What is required:
Write out word for word each line from the one containing "Nutzungsbedingungen" through the close of the listing, including both ends. Pictures do not belong in the copy.

Data listing:
++++++++++++++++++++
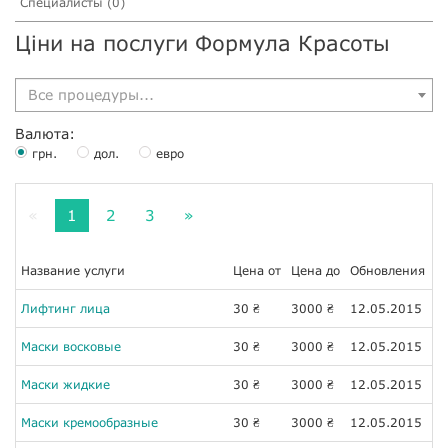
Специалисты (0)
Ціни на послуги Формула Красоты
Все процедуры...
Валюта:
грн.
дол.
евро
«
1
2
3
»
Название услуги
Цена от
Цена до
Обновления
Лифтинг лица
30
3000
12.05.2015
₴
₴
Маски восковые
30
3000
12.05.2015
₴
₴
Маски жидкие
30
3000
12.05.2015
₴
₴
Маски кремообразные
30
3000
12.05.2015
₴
₴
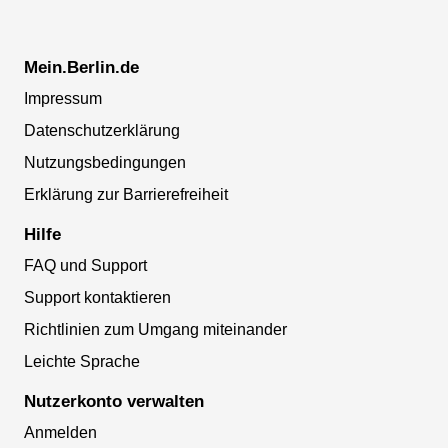
Mein.Berlin.de
Impressum
Datenschutzerklärung
Nutzungsbedingungen
Erklärung zur Barrierefreiheit
Hilfe
FAQ und Support
Support kontaktieren
Richtlinien zum Umgang miteinander
Leichte Sprache
Nutzerkonto verwalten
Anmelden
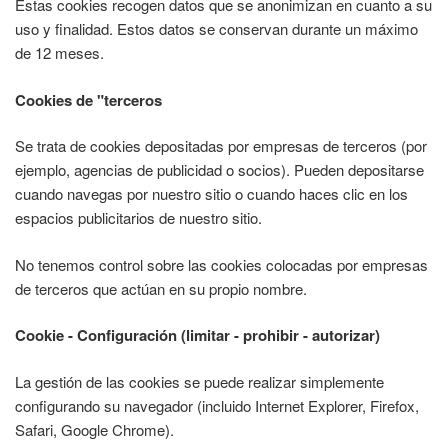
Estas cookies recogen datos que se anonimizan en cuanto a su
uso y finalidad. Estos datos se conservan durante un máximo
de 12 meses.
Cookies de "terceros
Se trata de cookies depositadas por empresas de terceros (por
ejemplo, agencias de publicidad o socios). Pueden depositarse
cuando navegas por nuestro sitio o cuando haces clic en los
espacios publicitarios de nuestro sitio.
No tenemos control sobre las cookies colocadas por empresas
de terceros que actúan en su propio nombre.
Cookie - Configuración (limitar - prohibir - autorizar)
La gestión de las cookies se puede realizar simplemente
configurando su navegador (incluido Internet Explorer, Firefox,
Safari, Google Chrome).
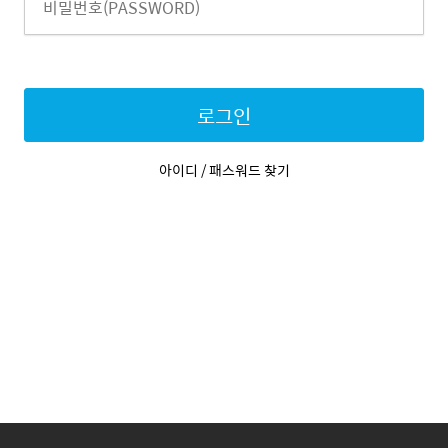
로그인
아이디 / 패스워드 찾기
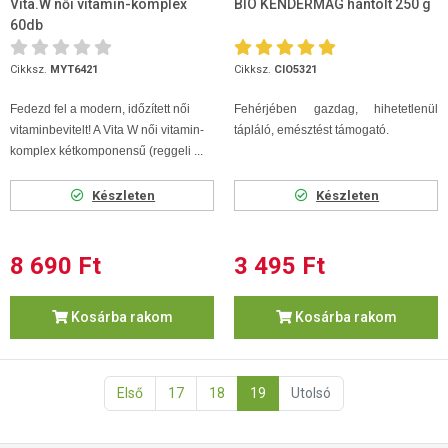
Vita.W női vitamin-komplex
BIO KENDERMAG hántolt 250 g
60db
Cikksz.
MYT6421
Cikksz.
CIO5321
Fedezd fel a modern, időzített női
Fehérjében gazdag, hihetetlenül
vitaminbevitelt! A Vita W női vitamin-
tápláló, emésztést támogató.
komplex kétkomponensű (reggeli ...
Készleten
Készleten
8 690 Ft
3 495 Ft
Kosárba rakom
Kosárba rakom
Első
17
18
19
Utolsó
++++++++++++++++++++
Written response:
Nutzungsbedingungen
Erklärung zur Barrierefreiheit
Hilfe
FAQ und Support
Support kontaktieren
Richtlinien zum Umgang miteinander
Leichte Sprache
Nutzerkonto verwalten
Anmelden
Estas cookies recogen datos que se anonimizan en cuanto a su
uso y finalidad. Estos datos se conservan durante un máximo
de 12 meses.
Cookies de "terceros
Se trata de cookies depositadas por empresas de terceros (por
ejemplo, agencias de publicidad o socios). Pueden depositarse
cuando navegas por nuestro sitio o cuando haces clic en los
espacios publicitarios de nuestro sitio.
No tenemos control sobre las cookies colocadas por empresas
de terceros que actúan en su propio nombre.
Cookie - Configuración (limitar - prohibir - autorizar)
La gestión de las cookies se puede realizar simplemente
configurando su navegador (incluido Internet Explorer, Firefox,
Safari, Google Chrome).
로그인
아이디 / 패스워드 찾기
Vita.W női vitamin-komplex
BIO KENDERMAG hántolt 250 g
60db
Cikksz.
MYT6421
Cikksz.
CIO5321
Fedezd fel a modern, időzített női
Fehérjében gazdag, hihetetlenül
vitaminbevitelt! A Vita W női vitamin-
tápláló, emésztést támogató.
komplex kétkomponensű (reggeli ...
Készleten
Készleten
8 690 Ft
3 495 Ft
Kosárba rakom
Kosárba rakom
Első
17
18
19
Utolsó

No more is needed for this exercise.